Tradicionalmente, las mujeres, cuando se casaban y debían enfrentarse a la tarea de alimentar a una familia, partían de dos pilares: los recetarios recibidos –y experimentados– con sus madres y la llamada telefónica ‘a mamá’ para consultarle cualquier duda, una opción que siempre estaba a mano. Hoy, todo eso ha cambiado radicalmente. Los medios digitales no solo están transformando las formas de consumir información, lo están haciendo también con la manera de relacionarnos con la comida, la restauración y la gastronomía.
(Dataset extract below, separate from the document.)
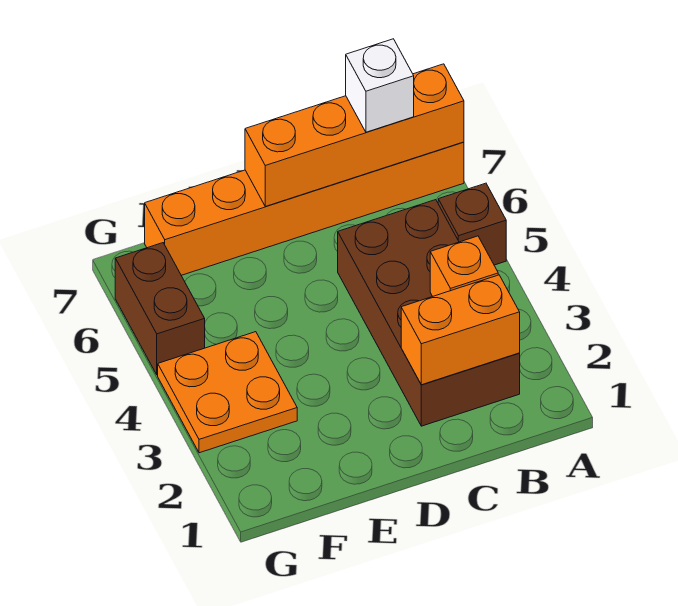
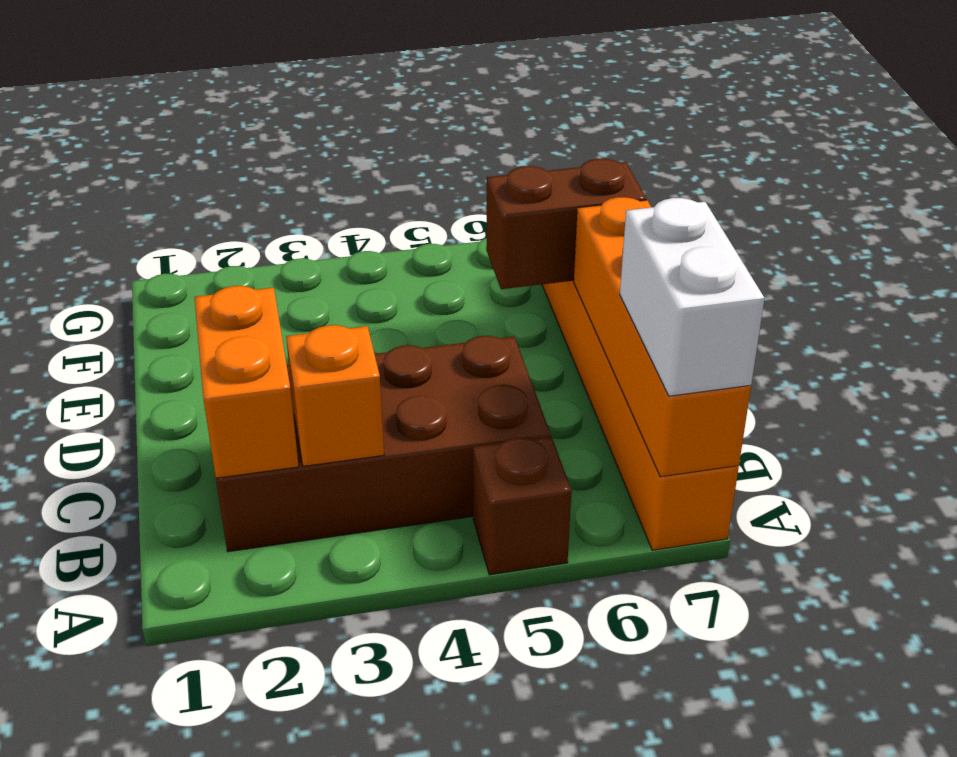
white brick B7 level 3 -> white brick A7:B7 level 3
orange plate F3:G4 level 1 -> none
brown brick G5:G6 level 1 -> brown brick E6:E7 level 2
Un 29% de los usuarios de redes sociales comparten fotografías de su comida a través de la web. La red Instagram, concretamente, se ha convertido en el ágora por excelencia de los ‘foodies’ y en el espacio donde ha surgido un nuevo fenómeno: ‘el food porn’, el exhibicionismo gastronómico. De hecho, en esta red, la etiqueta #food tiene más de 150 millones de publicaciones. Pero la universalización del entorno digital ha traído un fenómeno concreto poco analizado. Hoy, el 89% de los ciudadanos acuden a internet cuando quieren encontrar una receta. Los hábitos de comprar un libro de cocina o de consultar a mamá o a la abuela están desapareciendo. Según un estudio de Sopexa, agencia internacional de comunicación en alimentos y bebidas, el 89% de la población ya busca las recetas de cocina en Internet, un 62% en la prensa escrita y solo un 48% en familia y amigos. La correa de transmisión se ha roto, un caudal importante de ese conocimiento, de miles de matices, trucos, remedios, términos, nombres…. hiperlocales, se perderá, porque o bien no está escrito, y morirá con las generaciones que se extingan, o bien porque los recetarios escritos no serán digitalizados.
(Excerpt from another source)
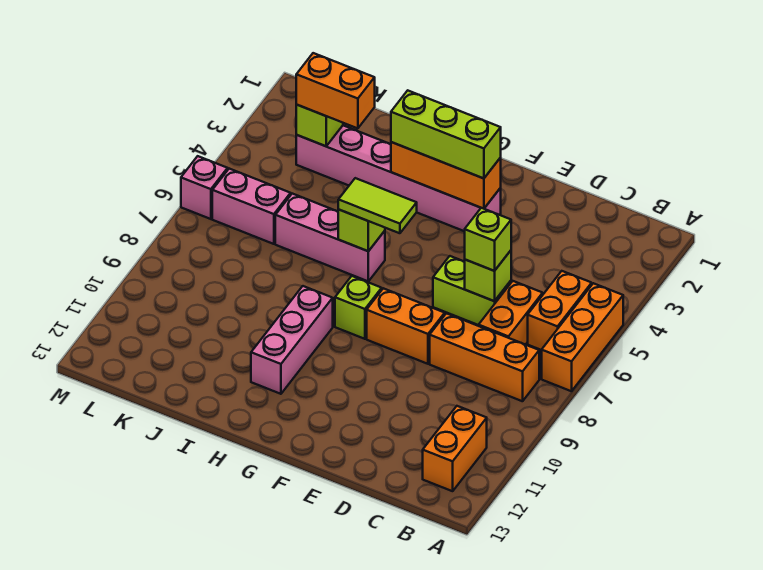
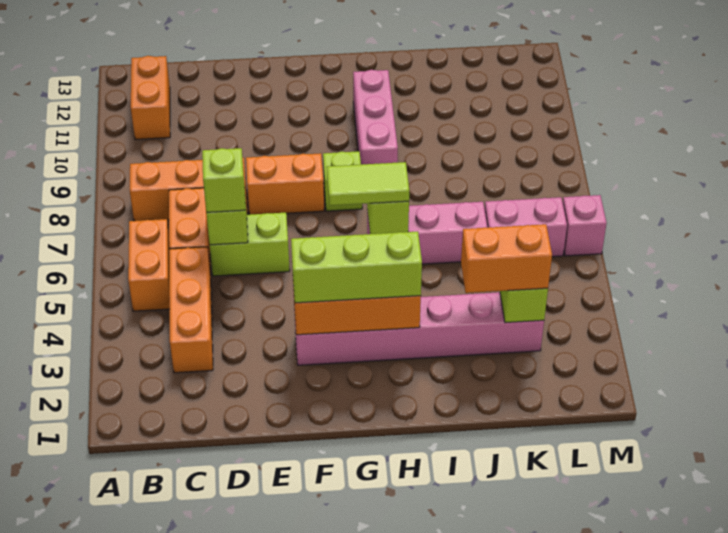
orange brick A5:A7 level 1 -> orange brick C3:C5 level 1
Y al dejar de consultar a mamá y acudir a Internet, al igual que ocurre a nivel biológico, se perderá un gran porcentaje de diversidad gastronómica. Y, naturalmente, si se va perdiendo diversidad gastronómica, en paralelo se irá perdiendo diversidad real, en cuanto a productos y especies vegetales y animales que dejarán de ser demandados en las cocinas caseras.
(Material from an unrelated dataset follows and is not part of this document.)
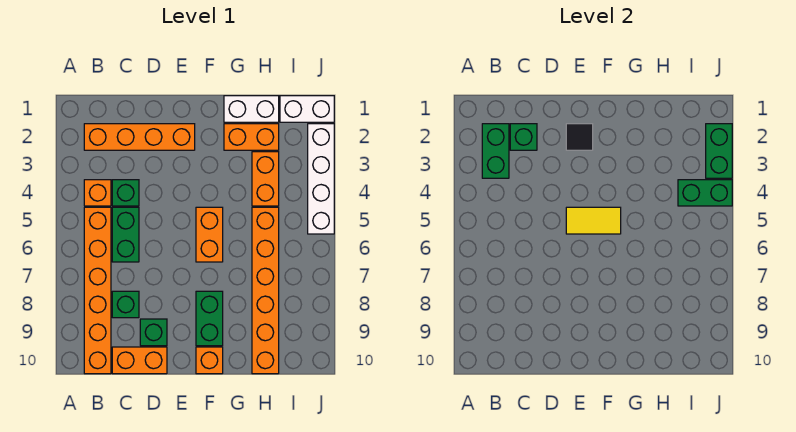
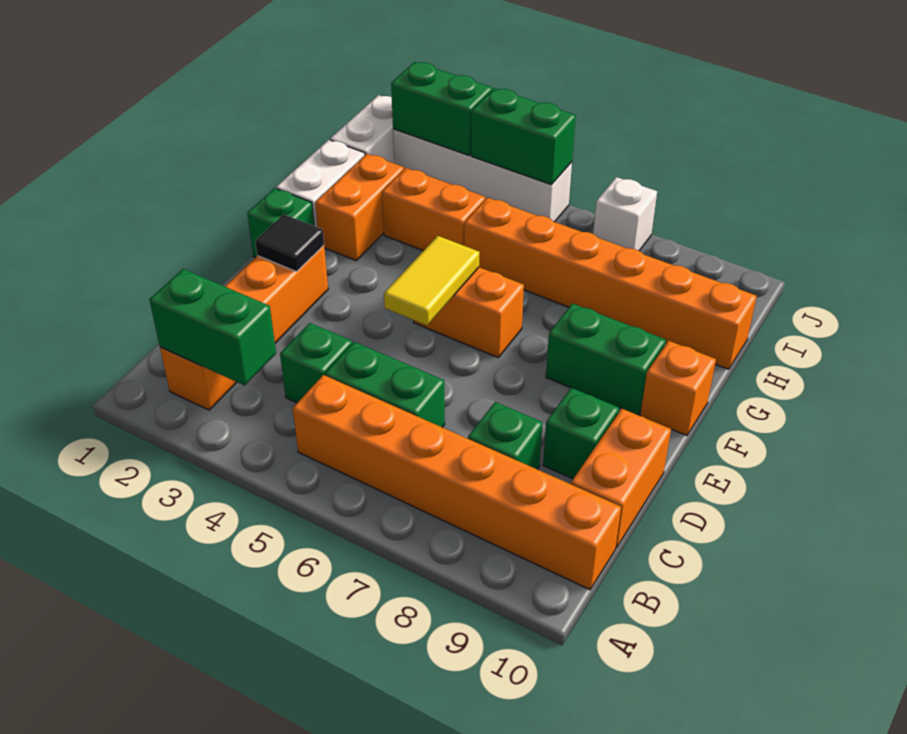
orange brick B4 level 1 -> none
green brick C2 level 2 -> green brick F1 level 1
green brick I4:J4 level 2 -> green brick J4:J5 level 2
none -> white brick J7 level 1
Se rompe, por tanto, la línea de memoria que enlazaba nuestra infancia alimentada por las expertas manos de nuestras madres con los platos que comeremos como adultos, iremos perdiendo progresivamente el placer de la rememoración, de la evocación de sabores, aromas e imágenes únicos, singulares, vinculados a un tiempo y a un paisaje ya perdidos, ahora para siempre, porque ya no podremos probar ese guiso tal y como lo hacía nuestra madre, sino un remedo elaborado por un cocinero anónimo en un blog cualquiera, o mucho peor, mucho más frío, mucho más desvinculado de todo tiempo y espacio: por un bot.